§ **Work instruction**: Scan the data below for lines holding the word "VIỆC", and copy each line found.

§ **Supplied entries**:

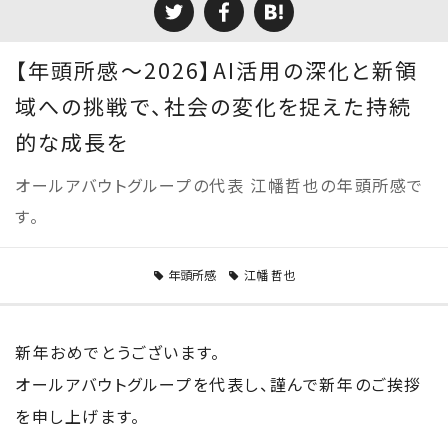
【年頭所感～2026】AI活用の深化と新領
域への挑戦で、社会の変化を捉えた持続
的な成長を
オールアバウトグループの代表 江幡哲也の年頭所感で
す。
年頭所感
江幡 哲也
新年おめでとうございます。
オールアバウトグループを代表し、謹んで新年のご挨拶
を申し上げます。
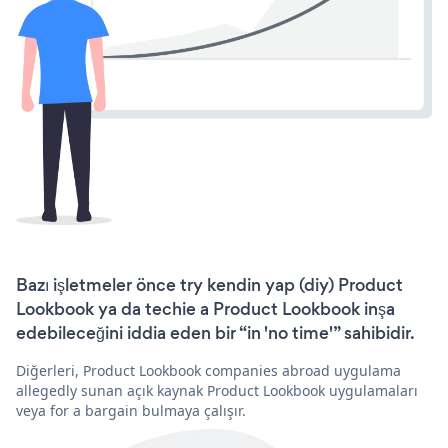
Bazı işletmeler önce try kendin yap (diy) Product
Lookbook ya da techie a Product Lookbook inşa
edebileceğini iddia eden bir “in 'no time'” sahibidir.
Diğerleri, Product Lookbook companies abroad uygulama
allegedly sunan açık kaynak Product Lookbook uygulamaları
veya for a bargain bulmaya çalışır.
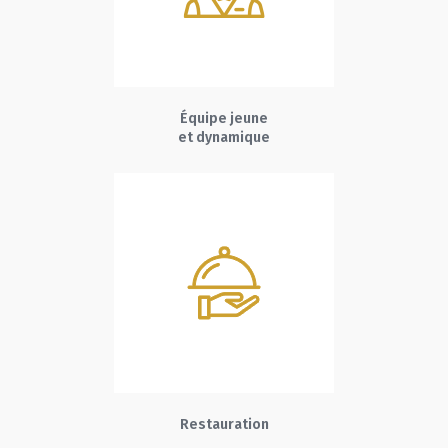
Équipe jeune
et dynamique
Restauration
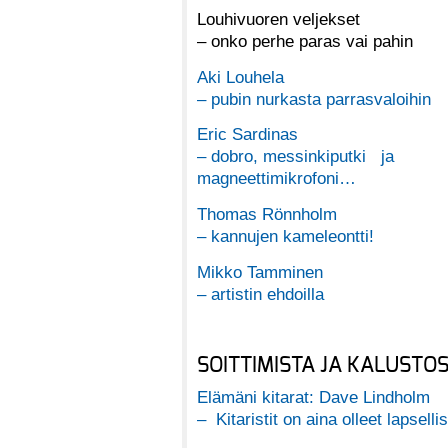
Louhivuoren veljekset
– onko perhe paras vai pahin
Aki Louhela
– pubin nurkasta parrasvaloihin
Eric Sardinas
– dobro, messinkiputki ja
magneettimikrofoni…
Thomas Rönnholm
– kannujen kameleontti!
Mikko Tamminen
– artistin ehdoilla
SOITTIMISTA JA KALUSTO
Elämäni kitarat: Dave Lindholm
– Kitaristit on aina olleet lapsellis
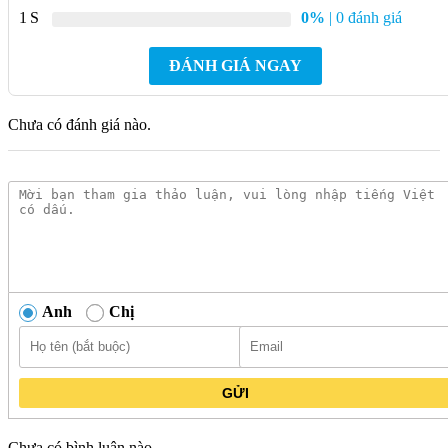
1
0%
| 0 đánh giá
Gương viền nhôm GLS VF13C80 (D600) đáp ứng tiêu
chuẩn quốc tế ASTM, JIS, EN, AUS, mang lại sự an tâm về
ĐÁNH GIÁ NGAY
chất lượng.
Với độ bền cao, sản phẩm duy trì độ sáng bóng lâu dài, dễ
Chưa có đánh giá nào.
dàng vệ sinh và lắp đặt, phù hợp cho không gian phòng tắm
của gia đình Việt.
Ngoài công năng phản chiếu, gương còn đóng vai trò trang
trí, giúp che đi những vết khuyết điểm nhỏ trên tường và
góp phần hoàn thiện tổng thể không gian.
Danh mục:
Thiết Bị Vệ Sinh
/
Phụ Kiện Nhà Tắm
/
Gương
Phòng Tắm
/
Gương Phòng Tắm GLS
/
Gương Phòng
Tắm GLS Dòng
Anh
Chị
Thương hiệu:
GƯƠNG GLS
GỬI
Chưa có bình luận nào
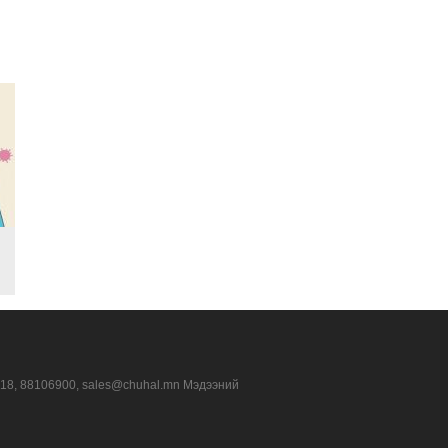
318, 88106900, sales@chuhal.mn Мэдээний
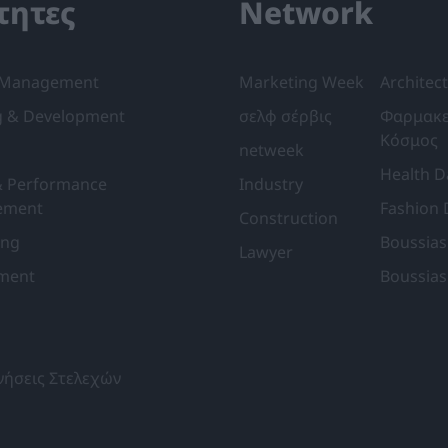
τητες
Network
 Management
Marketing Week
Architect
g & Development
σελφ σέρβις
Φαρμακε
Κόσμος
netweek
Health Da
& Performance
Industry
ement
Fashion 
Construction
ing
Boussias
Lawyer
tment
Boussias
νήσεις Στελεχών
==
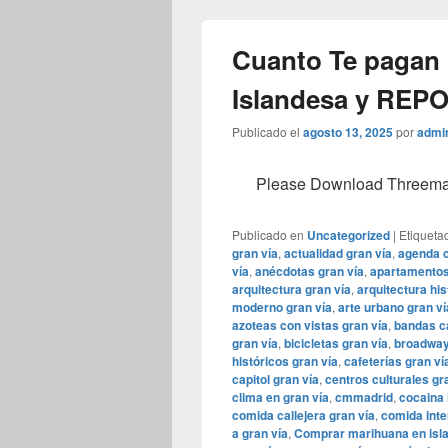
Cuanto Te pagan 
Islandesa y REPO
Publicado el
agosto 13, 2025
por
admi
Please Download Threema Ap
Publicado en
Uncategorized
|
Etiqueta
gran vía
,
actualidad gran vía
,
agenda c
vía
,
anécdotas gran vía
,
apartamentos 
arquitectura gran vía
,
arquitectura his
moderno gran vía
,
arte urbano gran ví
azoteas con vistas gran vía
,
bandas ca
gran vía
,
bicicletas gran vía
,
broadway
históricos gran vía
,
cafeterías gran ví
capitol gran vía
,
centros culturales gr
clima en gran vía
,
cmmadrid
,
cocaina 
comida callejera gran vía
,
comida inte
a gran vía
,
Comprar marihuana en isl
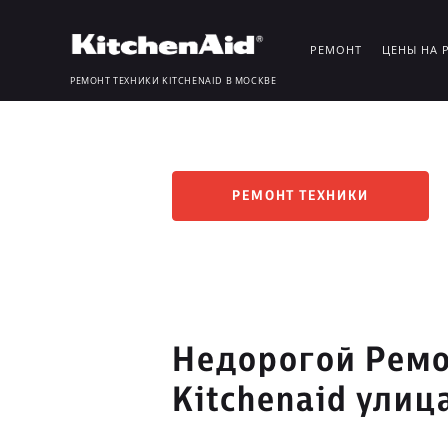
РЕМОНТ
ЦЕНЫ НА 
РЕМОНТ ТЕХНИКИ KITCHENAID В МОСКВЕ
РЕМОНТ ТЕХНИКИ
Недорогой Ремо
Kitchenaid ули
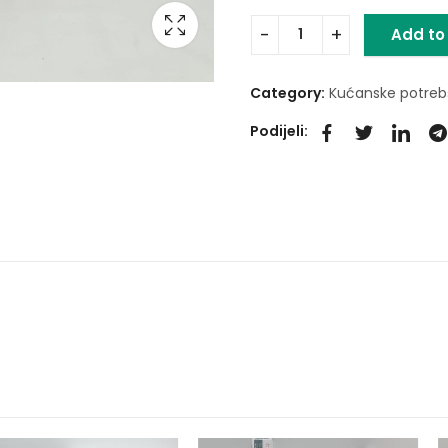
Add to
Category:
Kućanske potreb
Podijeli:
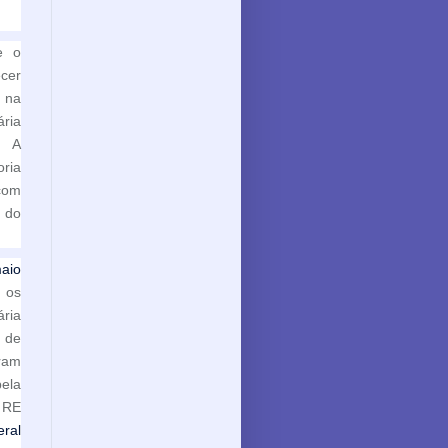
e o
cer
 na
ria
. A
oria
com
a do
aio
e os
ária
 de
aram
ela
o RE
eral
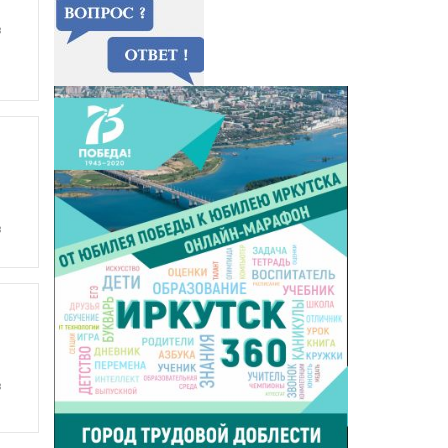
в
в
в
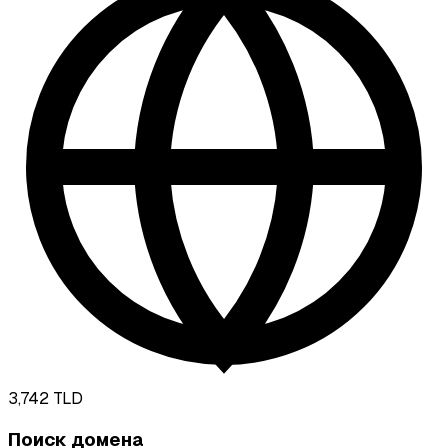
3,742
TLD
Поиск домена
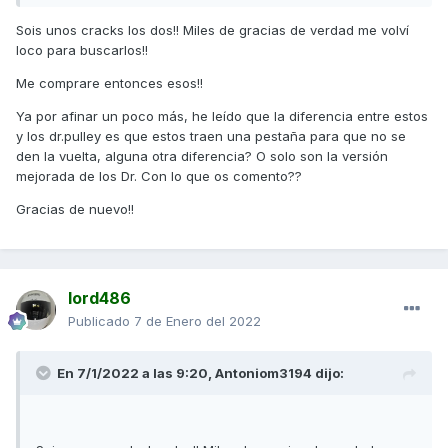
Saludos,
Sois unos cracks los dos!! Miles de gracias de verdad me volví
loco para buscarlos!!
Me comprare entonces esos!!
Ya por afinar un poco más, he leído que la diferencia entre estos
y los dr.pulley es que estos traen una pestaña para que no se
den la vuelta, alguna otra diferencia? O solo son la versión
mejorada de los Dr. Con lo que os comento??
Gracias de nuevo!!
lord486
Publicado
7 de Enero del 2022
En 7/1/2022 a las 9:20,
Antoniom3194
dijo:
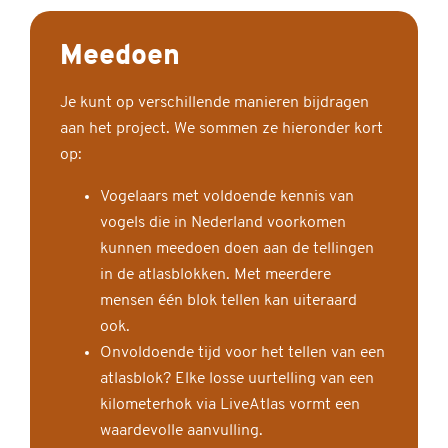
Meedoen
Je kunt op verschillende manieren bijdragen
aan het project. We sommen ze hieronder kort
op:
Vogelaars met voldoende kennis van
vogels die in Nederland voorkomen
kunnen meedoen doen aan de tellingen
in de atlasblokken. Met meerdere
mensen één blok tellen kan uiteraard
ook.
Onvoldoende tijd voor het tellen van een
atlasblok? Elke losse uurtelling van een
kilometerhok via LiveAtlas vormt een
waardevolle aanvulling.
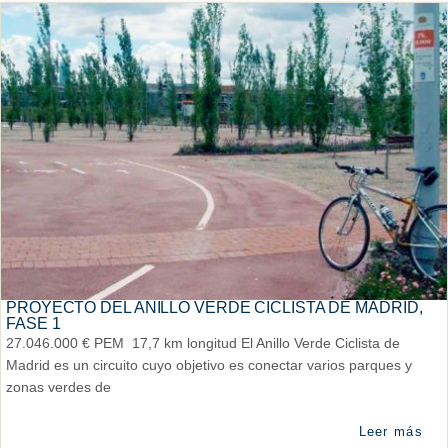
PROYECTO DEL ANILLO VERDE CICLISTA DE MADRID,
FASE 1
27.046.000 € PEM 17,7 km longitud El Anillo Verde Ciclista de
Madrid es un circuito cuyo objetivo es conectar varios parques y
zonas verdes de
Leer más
...
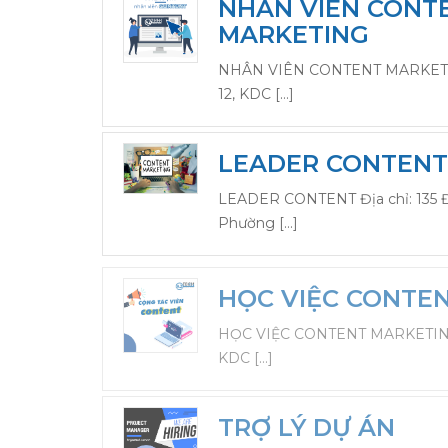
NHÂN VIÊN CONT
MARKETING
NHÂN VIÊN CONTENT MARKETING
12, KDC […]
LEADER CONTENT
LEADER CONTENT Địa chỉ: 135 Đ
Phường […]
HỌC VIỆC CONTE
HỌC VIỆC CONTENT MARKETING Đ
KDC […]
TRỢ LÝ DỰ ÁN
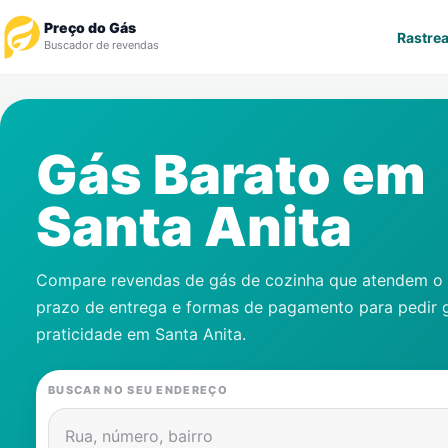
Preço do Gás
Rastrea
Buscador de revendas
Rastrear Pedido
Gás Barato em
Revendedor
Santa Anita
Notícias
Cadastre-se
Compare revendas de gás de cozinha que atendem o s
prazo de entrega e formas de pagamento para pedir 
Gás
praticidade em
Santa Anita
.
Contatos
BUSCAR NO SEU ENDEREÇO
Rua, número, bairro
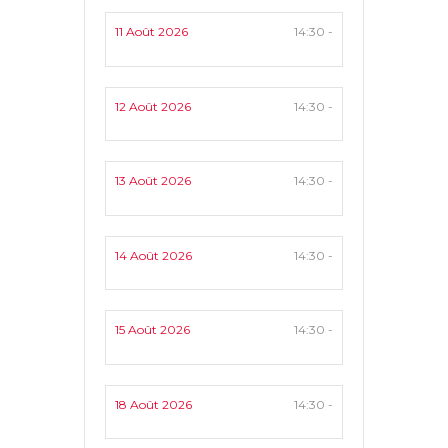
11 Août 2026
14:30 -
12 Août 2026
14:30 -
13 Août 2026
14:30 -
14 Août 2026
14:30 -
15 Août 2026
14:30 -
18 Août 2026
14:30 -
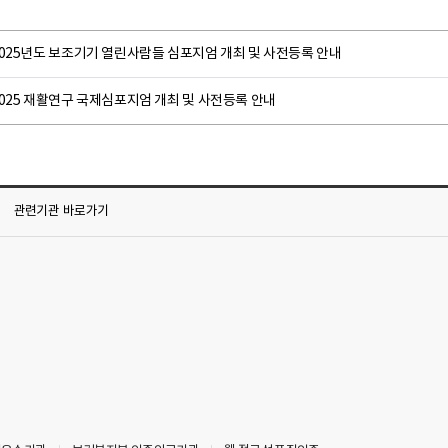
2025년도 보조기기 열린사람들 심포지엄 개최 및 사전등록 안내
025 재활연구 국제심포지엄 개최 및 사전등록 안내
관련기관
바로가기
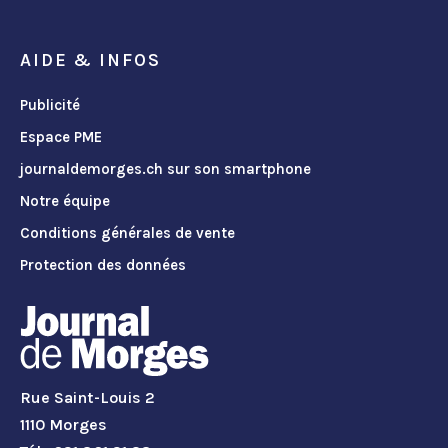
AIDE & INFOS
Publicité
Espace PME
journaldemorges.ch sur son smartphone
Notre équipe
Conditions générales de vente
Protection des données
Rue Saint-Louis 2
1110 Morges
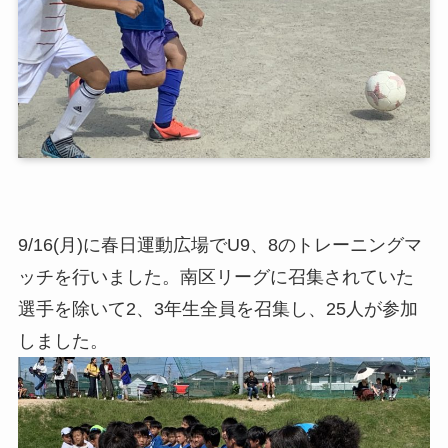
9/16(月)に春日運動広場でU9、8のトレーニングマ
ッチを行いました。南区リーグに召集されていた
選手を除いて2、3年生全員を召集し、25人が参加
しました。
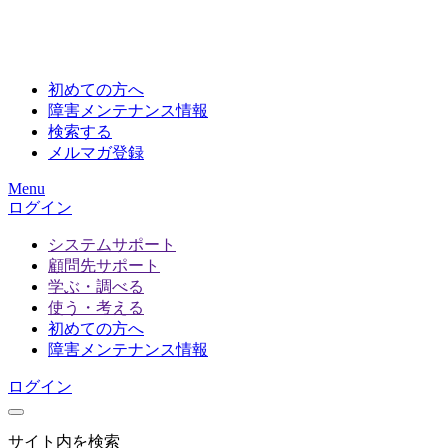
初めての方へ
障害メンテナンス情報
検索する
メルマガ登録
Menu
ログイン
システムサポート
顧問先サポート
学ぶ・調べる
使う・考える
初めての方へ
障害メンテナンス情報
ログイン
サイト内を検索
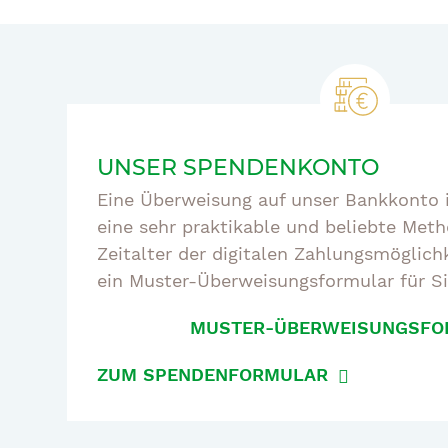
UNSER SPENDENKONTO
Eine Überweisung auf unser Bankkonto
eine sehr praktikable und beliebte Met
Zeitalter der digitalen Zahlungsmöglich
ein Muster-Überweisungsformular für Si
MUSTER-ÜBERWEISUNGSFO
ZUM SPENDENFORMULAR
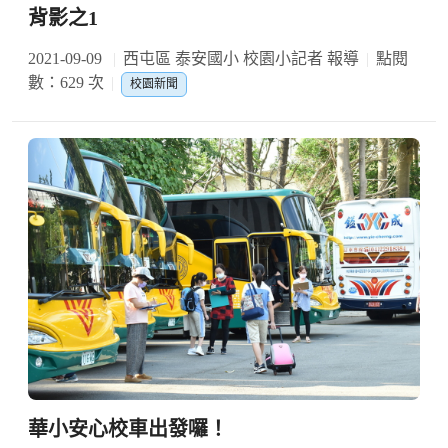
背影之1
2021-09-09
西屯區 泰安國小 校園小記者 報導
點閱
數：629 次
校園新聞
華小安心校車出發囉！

§ **Written solution**:
HỌC VIỆC CONTE
HỌC VIỆC CONTENT MARKETING Đ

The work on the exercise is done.